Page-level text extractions

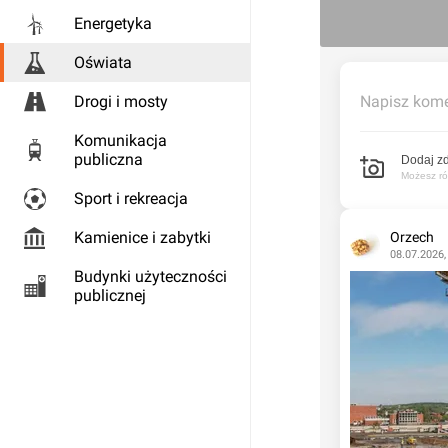
Energetyka
Oświata
Drogi i mosty
Napisz kome
Komunikacja
publiczna
Dodaj zd
Możesz rów
Sport i rekreacja
Kamienice i zabytki
Orzech
08.07.2026,
Budynki użyteczności
publicznej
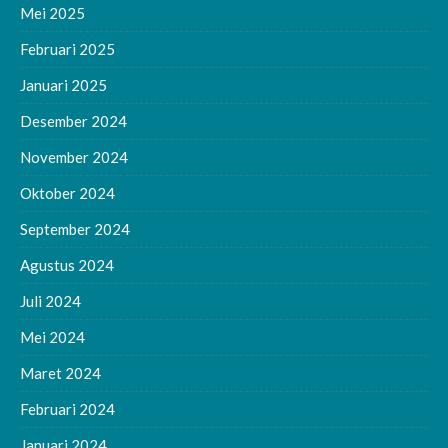
Mei 2025
Februari 2025
Januari 2025
Desember 2024
November 2024
Oktober 2024
September 2024
Agustus 2024
Juli 2024
Mei 2024
Maret 2024
Februari 2024
Januari 2024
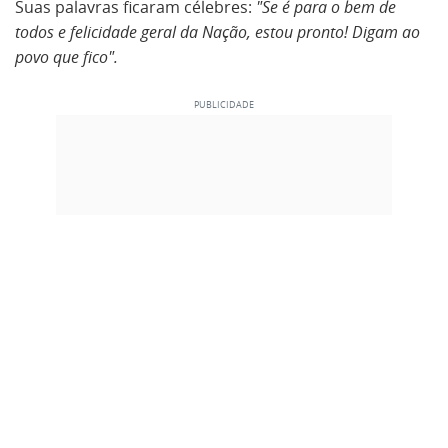
Suas palavras ficaram célebres:
"Se é para o bem de
todos e felicidade geral da Nação, estou pronto! Digam ao
povo que fico".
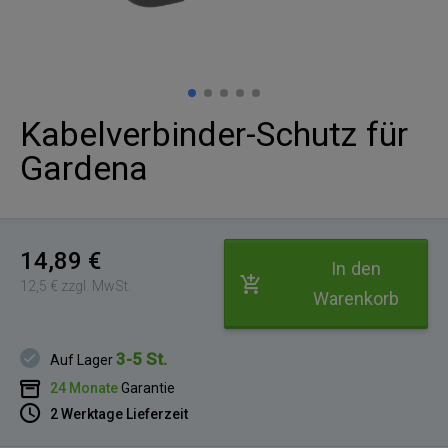
Kabelverbinder-Schutz für
Gardena
14,89 €
In den
12,5 € zzgl. MwSt.
Warenkorb
3-5 St.
Auf Lager
24 Monate
Garantie
2 Werktage Lieferzeit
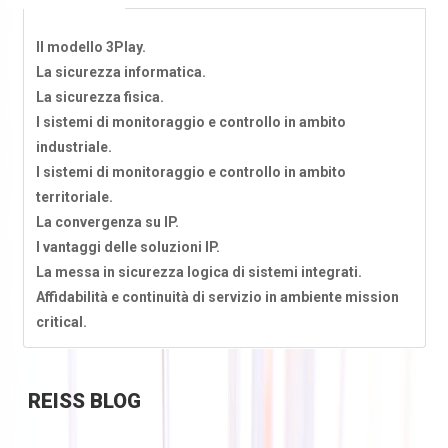
Il modello 3Play.
La sicurezza informatica.
La sicurezza fisica.
I sistemi di monitoraggio e controllo in ambito
industriale.
I sistemi di monitoraggio e controllo in ambito
territoriale.
La convergenza su IP.
I vantaggi delle soluzioni IP.
La messa in sicurezza logica di sistemi integrati.
Affidabilità e continuità di servizio in ambiente mission
critical.
REISS
BLOG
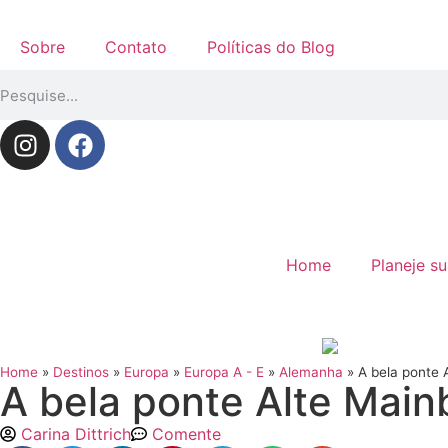
Sobre
Contato
Políticas do Blog
Home
Planeje s
Home
»
Destinos
»
Europa
»
Europa A - E
»
Alemanha
»
A bela ponte 
A bela ponte Alte Mai
Carina Dittrich
Comente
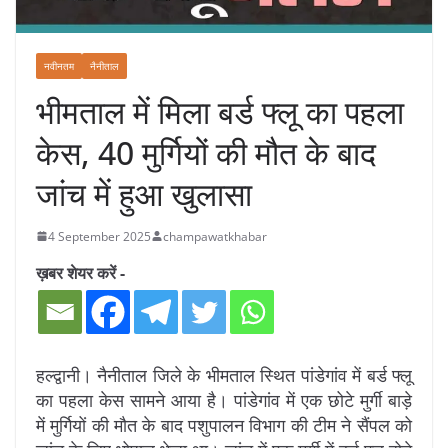
नवीनतम
नैनीताल
भीमताल में मिला बर्ड फ्लू का पहला
केस, 40 मुर्गियों की मौत के बाद
जांच में हुआ खुलासा
4 September 2025
champawatkhabar
ख़बर शेयर करें -
हल्द्वानी। नैनीताल जिले के भीमताल स्थित पांडेगांव में बर्ड फ्लू
का पहला केस सामने आया है। पांडेगांव में एक छोटे मुर्गी बाड़े
में मुर्गियों की मौत के बाद पशुपालन विभाग की टीम ने सैंपल को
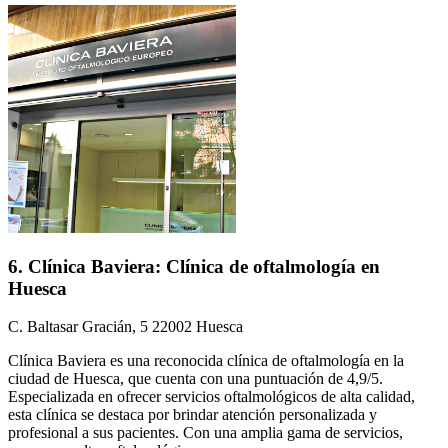
6. Clínica Baviera: Clínica de oftalmología en
Huesca
C. Baltasar Gracián, 5 22002 Huesca
Clínica Baviera es una reconocida clínica de oftalmología en la
ciudad de Huesca, que cuenta con una puntuación de 4,9/5.
Especializada en ofrecer servicios oftalmológicos de alta calidad,
esta clínica se destaca por brindar atención personalizada y
profesional a sus pacientes. Con una amplia gama de servicios,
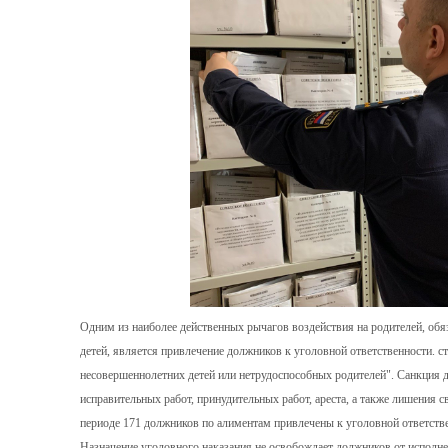
Одним из наиболее действенных рычагов воздействия на родителей, об
детей, является привлечение должников к уголовной ответственности. с
несовершеннолетних детей или нетрудоспособных родителей". Санкция д
исправительных работ, принудительных работ, ареста, а также лишения с
периоде 171 должников по алиментам привлечены к уголовной ответствен
Назначение уголовного наказания не освобождает должников от исполне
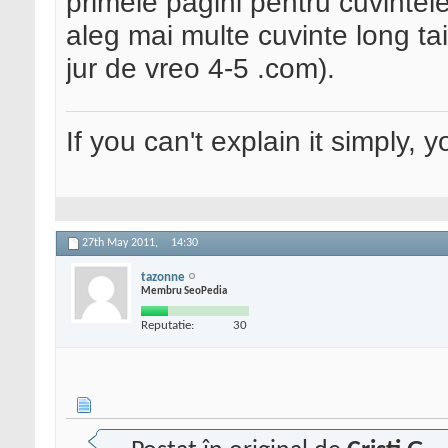
primele pagini pentru cuvintel
aleg mai multe cuvinte long ta
jur de vreo 4-5 .com).
If you can't explain it simply,
27th May 2011,
14:30
tazonne
Membru SeoPedia
Reputatie:
30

▶ **Problem**: Please rewrite all the items above with "Europa" changed to "Europe" everywhere and nothing else altered, leaving out the pictures.

▶ **Answer box**:
Energetyka
Oświata
Drogi i mosty
Napisz kome
Komunikacja
publiczna
Dodaj zd
Możesz rów
Sport i rekreacja
Kamienice i zabytki
Orzech
08.07.2026,
Budynki użyteczności
publicznej
Mei 2025
Februari 2025
Januari 2025
Desember 2024
November 2024
Oktober 2024
September 2024
Agustus 2024
Juli 2024
Mei 2024
Maret 2024
Februari 2024
Januari 2024
Suas palavras ficaram célebres:
"Se é para o bem de
todos e felicidade geral da Nação, estou pronto! Digam ao
povo que fico".
Kabelverbinder-Schutz für
Gardena
14,89 €
In den
12,5 € zzgl. MwSt.
Warenkorb
3-5 St.
Auf Lager
24 Monate
Garantie
2 Werktage Lieferzeit
Il modello 3Play.
La sicurezza informatica.
La sicurezza fisica.
I sistemi di monitoraggio e controllo in ambito
industriale.
I sistemi di monitoraggio e controllo in ambito
territoriale.
La convergenza su IP.
I vantaggi delle soluzioni IP.
La messa in sicurezza logica di sistemi integrati.
Affidabilità e continuità di servizio in ambiente mission
critical.
REISS
BLOG
Sobre
Contato
Políticas do Blog
Home
Planeje s
Home
»
Destinos
»
Europe
»
Europe A - E
»
Alemanha
»
A bela ponte 
A bela ponte Alte Mai
Carina Dittrich
Comente
नवीनतम
नैनीताल
भीमताल में मिला बर्ड फ्लू का पहला
केस, 40 मुर्गियों की मौत के बाद
जांच में हुआ खुलासा
4 September 2025
champawatkhabar
ख़बर शेयर करें -
हल्द्वानी। नैनीताल जिले के भीमताल स्थित पांडेगांव में बर्ड फ्लू
का पहला केस सामने आया है। पांडेगांव में एक छोटे मुर्गी बाड़े
में मुर्गियों की मौत के बाद पशुपालन विभाग की टीम ने सैंपल को
6. Clínica Baviera: Clínica de oftalmología en
Huesca
C. Baltasar Gracián, 5 22002 Huesca
Clínica Baviera es una reconocida clínica de oftalmología en la
ciudad de Huesca, que cuenta con una puntuación de 4,9/5.
Especializada en ofrecer servicios oftalmológicos de alta calidad,
esta clínica se destaca por brindar atención personalizada y
profesional a sus pacientes. Con una amplia gama de servicios,
Одним из наиболее действенных рычагов воздействия на родителей, об
детей, является привлечение должников к уголовной ответственности. с
несовершеннолетних детей или нетрудоспособных родителей". Санкция д
исправительных работ, принудительных работ, ареста, а также лишения с
периоде 171 должников по алиментам привлечены к уголовной ответствен
Назначение уголовного наказания не освобождает должников от исполне
primele pagini pentru cuvintel
aleg mai multe cuvinte long ta
jur de vreo 4-5 .com).
If you can't explain it simply,
27th May 2011,
14:30
tazonne
Membru SeoPedia
Reputatie:
30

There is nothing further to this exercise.